Review - Skybourne #1
The debut issue of Frank Cho’s Boom! Studios comic Skybourne is notable for the ways in which it creates memorable moments and how it avoid many opening pitfalls. It makes a lot of sense that good #1’s are so difficult. There is no prior understanding to the world or aesthetic of the Skybourne universe. That all has to be established in the opening pages. Readers don’t know anything about the protagonists, so #1 has to introduce us to our primary cast of characters. And if all of those are done well, why should we keep reading? An arc for the next several issues has to be carefully woven throughout the opening.
This is a lot to do, and even the most experienced comic book writers at the Big Two publishers struggle with it. Thankfully, Skybourne #1 manages to accomplish everything that is required to make a great first issue.

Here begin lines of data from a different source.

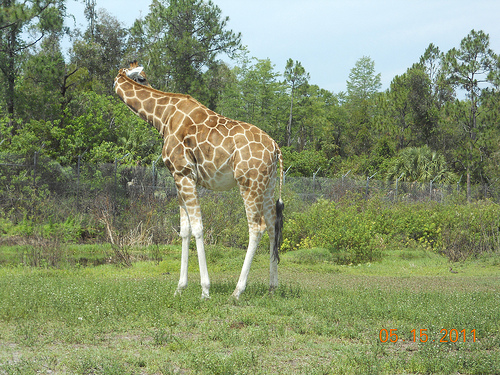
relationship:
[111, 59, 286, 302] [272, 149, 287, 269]
giraffe has long tail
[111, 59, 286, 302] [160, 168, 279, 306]
giraffe has long legs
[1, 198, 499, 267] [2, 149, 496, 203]
bushes in front of fencing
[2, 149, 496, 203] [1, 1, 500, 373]
fencing securing giraffe's habitat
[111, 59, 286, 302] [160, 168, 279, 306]
giraffe has white legs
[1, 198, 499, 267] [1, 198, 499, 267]
bushes with bushes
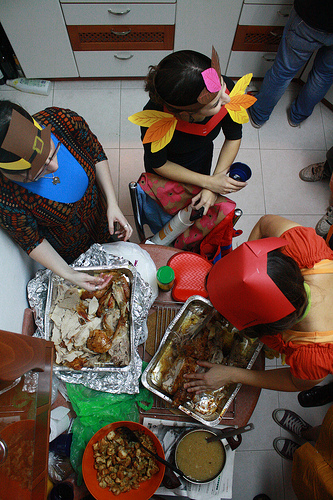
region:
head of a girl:
[143, 45, 234, 114]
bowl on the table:
[75, 414, 168, 487]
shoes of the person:
[254, 396, 319, 465]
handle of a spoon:
[107, 416, 143, 447]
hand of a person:
[170, 347, 236, 403]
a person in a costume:
[139, 45, 256, 222]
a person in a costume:
[4, 127, 143, 283]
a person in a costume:
[215, 211, 332, 412]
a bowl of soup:
[175, 425, 232, 486]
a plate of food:
[84, 431, 154, 496]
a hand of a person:
[147, 129, 258, 215]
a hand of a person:
[13, 219, 121, 315]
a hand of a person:
[76, 121, 141, 242]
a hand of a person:
[184, 339, 327, 412]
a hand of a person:
[186, 109, 262, 217]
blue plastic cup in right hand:
[206, 158, 254, 196]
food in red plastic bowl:
[80, 417, 167, 499]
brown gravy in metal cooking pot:
[170, 429, 235, 487]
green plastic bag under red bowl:
[62, 389, 147, 453]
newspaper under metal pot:
[162, 421, 246, 498]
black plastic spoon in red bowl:
[117, 421, 189, 479]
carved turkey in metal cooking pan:
[40, 264, 139, 372]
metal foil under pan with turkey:
[31, 242, 147, 396]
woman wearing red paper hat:
[206, 231, 297, 339]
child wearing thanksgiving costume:
[124, 45, 262, 158]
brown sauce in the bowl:
[174, 428, 226, 495]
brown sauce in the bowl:
[162, 413, 234, 492]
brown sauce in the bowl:
[181, 437, 235, 492]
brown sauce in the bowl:
[175, 435, 224, 489]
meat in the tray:
[44, 266, 148, 394]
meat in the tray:
[53, 273, 145, 396]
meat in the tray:
[44, 253, 130, 378]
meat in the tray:
[47, 271, 133, 376]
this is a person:
[115, 52, 254, 215]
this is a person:
[2, 104, 141, 290]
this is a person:
[182, 209, 330, 403]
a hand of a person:
[59, 116, 140, 248]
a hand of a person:
[138, 129, 264, 213]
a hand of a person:
[184, 121, 253, 218]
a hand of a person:
[188, 342, 331, 408]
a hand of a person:
[239, 199, 315, 255]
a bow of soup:
[168, 430, 237, 490]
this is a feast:
[70, 277, 258, 477]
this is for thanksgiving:
[37, 148, 226, 465]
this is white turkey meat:
[41, 252, 143, 361]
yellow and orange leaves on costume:
[135, 107, 179, 154]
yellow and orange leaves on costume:
[228, 65, 259, 129]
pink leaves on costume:
[195, 47, 224, 98]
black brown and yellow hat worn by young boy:
[7, 112, 52, 186]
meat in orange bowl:
[93, 423, 150, 490]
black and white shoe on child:
[276, 407, 302, 432]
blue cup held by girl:
[226, 153, 250, 188]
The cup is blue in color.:
[229, 162, 252, 183]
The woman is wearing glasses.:
[1, 97, 62, 188]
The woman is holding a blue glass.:
[128, 47, 258, 213]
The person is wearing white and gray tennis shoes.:
[269, 408, 313, 462]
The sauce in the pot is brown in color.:
[172, 428, 227, 482]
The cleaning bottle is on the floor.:
[4, 77, 55, 95]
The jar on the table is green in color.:
[156, 263, 176, 292]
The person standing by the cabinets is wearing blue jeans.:
[247, 0, 331, 144]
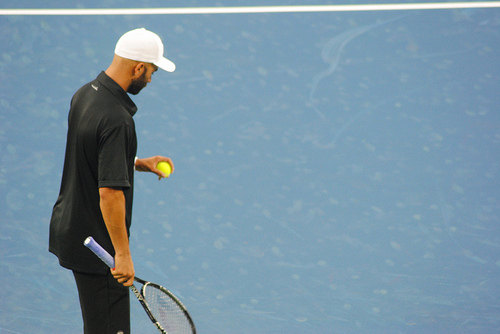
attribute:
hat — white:
[113, 25, 177, 73]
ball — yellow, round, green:
[156, 163, 171, 178]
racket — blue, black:
[82, 235, 196, 334]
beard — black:
[127, 67, 147, 95]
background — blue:
[1, 1, 498, 334]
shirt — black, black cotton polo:
[48, 72, 139, 275]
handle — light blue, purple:
[83, 236, 116, 270]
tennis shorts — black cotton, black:
[72, 269, 132, 334]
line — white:
[1, 3, 498, 16]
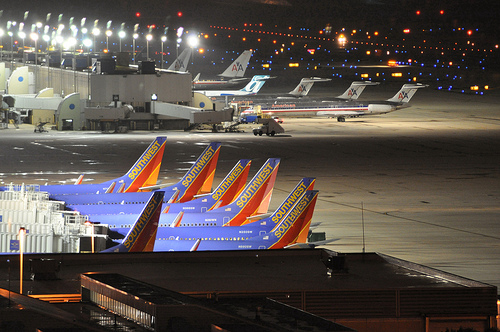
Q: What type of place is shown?
A: It is an airport.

Where the comic truly excels is in the way that it creates memorable moments. Skybourne #1 is a collection of exciting and cinematic comic book moments. The cold open alone is one of the most interesting sequences of the year. A well-dressed man is clutching a picture of a woman as he calmly plummets to the Earth from several miles above. He lands on his back and creates a small crater. He opens his eyes and is mildly frustrated. It’s the kind of strange thing with enough anchors to normalcy that the slight deviation from expectation makes it particularly memorable.
This scene comes off the heels of the title page, which tells us about this man, Thomas Skybourne, and his brother Abraham and sister Grace, explaining that they have been blessed with superhuman strength, impenetrable skin, and immortality.
The second one is going to become very important, as well as very wrong.
The rest of the comic follows Grace Skybourne as she bargains for, then takes a sword from a crime boss. While driving away with the sword, she encounters an old man dressed in robes. He then overturns her vehicle and the two begin to fight. The fight lasts several pages, and is well-paced and full of unpredictable turns and solid moments. The conclusion sees the old man take the sword that Grace acquired and run it through her stomach. The title page established the rules of these three characters. The opening scene with Thomas demonstrated the validity of those rules. The final scene subverts those rules immediately. It’s all really masterfully constructed and is some of Frank Cho’s best work.
While the wealth of memorable moments is Skybourne #1’s greatest strength, it is also in many ways its biggest weakness. The moments are stellar, but the tissue connecting them isn’t as strong as it could be. The middle act with Grace and the crime boss are predictable and straightforward. It’s a lull between two dizzying highs. We don’t get much time with any of the Skybourne’s to understand who they are and their motivations. Overall, this is a very solid debut issue and has my attention for the remainder of the series. I’d like to see more of these moments, but I’d also like to learn who these characters are in a greater sense.